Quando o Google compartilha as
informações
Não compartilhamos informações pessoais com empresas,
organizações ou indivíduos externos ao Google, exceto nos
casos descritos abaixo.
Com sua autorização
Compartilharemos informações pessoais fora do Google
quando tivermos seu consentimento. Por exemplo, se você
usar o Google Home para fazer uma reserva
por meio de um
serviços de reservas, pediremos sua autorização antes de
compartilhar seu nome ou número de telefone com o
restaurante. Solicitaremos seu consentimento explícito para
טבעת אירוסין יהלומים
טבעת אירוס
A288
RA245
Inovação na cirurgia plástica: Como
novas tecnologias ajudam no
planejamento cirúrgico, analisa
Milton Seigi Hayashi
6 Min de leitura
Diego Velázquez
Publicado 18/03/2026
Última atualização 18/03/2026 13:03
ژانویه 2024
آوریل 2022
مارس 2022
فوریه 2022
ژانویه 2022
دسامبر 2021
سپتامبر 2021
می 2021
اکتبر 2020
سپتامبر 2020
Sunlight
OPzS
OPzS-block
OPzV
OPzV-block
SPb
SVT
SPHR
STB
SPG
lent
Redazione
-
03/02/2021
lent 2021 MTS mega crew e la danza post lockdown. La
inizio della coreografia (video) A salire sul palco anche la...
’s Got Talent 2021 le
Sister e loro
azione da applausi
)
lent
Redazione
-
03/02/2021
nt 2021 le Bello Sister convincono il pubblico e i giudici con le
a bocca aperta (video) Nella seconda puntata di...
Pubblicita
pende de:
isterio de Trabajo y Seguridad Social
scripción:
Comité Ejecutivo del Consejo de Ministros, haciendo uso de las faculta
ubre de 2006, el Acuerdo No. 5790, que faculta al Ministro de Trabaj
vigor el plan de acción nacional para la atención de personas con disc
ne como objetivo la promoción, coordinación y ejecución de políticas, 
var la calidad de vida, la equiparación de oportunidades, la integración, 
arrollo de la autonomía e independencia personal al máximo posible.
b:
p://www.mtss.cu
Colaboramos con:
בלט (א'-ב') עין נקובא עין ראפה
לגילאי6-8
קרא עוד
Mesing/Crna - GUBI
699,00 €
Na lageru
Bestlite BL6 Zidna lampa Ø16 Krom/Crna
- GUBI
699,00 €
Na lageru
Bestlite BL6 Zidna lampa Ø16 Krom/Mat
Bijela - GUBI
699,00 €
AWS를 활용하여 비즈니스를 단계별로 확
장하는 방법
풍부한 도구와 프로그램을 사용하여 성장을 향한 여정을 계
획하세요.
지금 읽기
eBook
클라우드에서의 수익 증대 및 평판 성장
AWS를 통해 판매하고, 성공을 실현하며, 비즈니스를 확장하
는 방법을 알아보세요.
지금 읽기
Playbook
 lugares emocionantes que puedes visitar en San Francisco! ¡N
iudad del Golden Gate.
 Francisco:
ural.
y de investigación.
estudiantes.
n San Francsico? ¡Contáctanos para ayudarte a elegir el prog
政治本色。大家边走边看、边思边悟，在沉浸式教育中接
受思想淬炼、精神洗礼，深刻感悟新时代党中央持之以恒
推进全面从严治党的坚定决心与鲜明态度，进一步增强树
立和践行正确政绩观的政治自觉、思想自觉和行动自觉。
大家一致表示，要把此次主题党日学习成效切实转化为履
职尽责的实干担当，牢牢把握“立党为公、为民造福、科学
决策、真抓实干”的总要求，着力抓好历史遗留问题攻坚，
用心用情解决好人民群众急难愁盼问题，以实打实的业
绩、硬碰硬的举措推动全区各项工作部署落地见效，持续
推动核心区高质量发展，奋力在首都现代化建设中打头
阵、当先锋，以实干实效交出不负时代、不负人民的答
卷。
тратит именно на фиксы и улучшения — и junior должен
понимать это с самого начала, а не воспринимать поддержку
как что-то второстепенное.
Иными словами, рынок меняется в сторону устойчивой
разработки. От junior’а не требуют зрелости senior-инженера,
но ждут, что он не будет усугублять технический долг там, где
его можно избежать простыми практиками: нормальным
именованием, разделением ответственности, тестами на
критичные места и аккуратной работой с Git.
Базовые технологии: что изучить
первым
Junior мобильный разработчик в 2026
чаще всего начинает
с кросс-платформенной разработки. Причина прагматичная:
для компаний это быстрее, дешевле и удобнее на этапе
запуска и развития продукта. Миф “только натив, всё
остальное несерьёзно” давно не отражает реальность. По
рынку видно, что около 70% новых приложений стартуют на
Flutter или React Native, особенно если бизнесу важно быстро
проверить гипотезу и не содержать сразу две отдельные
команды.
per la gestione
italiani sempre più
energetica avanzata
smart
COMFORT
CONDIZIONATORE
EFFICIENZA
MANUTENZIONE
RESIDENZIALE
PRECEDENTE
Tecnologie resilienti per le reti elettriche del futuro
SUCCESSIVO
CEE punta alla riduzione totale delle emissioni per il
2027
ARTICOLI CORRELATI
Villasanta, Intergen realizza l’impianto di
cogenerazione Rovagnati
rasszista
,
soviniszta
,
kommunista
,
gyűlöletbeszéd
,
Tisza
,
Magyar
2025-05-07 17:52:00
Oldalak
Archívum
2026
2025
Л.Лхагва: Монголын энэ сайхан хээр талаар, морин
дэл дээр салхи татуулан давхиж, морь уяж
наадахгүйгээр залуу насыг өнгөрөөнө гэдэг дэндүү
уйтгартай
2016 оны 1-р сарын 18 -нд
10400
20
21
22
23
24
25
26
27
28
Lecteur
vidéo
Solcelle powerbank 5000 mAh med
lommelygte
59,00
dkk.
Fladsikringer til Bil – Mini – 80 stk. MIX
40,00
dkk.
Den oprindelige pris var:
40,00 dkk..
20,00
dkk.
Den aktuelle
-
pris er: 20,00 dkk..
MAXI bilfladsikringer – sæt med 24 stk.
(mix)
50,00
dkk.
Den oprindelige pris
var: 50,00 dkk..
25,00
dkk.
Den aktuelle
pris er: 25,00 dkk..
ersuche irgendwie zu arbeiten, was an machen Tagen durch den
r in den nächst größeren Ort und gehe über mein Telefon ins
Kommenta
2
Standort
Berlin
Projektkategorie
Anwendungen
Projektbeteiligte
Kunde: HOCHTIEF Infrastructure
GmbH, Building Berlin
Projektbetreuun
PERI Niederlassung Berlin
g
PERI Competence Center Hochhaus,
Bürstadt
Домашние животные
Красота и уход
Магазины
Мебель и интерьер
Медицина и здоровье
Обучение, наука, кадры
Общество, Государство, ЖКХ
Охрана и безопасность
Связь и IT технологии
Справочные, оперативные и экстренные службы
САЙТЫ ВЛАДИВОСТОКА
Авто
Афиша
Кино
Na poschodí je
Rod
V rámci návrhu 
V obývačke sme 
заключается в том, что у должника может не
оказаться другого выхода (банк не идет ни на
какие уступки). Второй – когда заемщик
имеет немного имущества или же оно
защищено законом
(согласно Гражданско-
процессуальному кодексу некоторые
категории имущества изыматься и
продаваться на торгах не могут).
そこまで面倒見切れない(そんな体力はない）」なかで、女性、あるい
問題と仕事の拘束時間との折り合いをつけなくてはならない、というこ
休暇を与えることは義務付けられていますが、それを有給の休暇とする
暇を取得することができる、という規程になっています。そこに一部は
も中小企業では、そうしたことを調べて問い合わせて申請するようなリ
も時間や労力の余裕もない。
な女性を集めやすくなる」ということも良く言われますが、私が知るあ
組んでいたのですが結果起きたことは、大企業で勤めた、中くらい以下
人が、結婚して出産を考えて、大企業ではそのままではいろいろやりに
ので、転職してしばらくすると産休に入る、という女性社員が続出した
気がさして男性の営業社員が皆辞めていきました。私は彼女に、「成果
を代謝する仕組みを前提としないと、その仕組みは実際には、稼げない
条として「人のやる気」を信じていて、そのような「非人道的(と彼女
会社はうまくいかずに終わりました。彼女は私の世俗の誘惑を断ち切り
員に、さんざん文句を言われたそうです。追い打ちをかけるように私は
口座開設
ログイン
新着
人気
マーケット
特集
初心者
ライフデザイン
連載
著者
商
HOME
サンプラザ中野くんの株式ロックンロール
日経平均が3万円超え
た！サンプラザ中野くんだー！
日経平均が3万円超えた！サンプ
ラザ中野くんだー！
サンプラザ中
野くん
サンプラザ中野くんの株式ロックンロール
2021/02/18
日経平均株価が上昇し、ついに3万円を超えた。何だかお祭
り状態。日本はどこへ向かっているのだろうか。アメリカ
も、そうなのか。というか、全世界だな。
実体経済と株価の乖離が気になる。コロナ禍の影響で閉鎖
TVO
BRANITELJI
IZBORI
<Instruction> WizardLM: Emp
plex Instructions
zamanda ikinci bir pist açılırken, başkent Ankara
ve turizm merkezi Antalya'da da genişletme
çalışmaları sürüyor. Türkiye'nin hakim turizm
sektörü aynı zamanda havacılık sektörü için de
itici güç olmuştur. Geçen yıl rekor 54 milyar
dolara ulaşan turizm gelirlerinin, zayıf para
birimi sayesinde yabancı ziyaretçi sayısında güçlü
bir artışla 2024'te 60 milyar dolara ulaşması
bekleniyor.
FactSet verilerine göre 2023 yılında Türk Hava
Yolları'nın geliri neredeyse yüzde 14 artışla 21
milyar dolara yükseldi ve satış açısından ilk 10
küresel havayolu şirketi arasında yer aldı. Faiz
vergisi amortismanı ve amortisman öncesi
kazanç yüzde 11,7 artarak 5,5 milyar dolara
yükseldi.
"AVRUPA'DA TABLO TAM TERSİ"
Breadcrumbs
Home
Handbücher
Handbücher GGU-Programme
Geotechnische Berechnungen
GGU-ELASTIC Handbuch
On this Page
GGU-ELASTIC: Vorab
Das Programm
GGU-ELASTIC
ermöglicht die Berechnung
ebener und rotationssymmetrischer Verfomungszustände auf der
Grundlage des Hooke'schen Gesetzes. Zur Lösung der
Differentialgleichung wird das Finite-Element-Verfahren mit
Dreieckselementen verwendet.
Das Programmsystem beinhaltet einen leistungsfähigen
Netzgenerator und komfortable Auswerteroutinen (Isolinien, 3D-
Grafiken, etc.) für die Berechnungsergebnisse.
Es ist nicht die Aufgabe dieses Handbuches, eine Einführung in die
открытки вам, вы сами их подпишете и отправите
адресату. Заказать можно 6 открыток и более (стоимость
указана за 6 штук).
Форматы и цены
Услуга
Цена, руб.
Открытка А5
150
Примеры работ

.....

▶ **Task requirements**: Reproduce the items word for word from their first line through the line containing "compartilhar seu nome", including that line.

▶ **Your solution**:
Quando o Google compartilha as
informações
Não compartilhamos informações pessoais com empresas,
organizações ou indivíduos externos ao Google, exceto nos
casos descritos abaixo.
Com sua autorização
Compartilharemos informações pessoais fora do Google
quando tivermos seu consentimento. Por exemplo, se você
usar o Google Home para fazer uma reserva
por meio de um
serviços de reservas, pediremos sua autorização antes de
compartilhar seu nome ou número de telefone com o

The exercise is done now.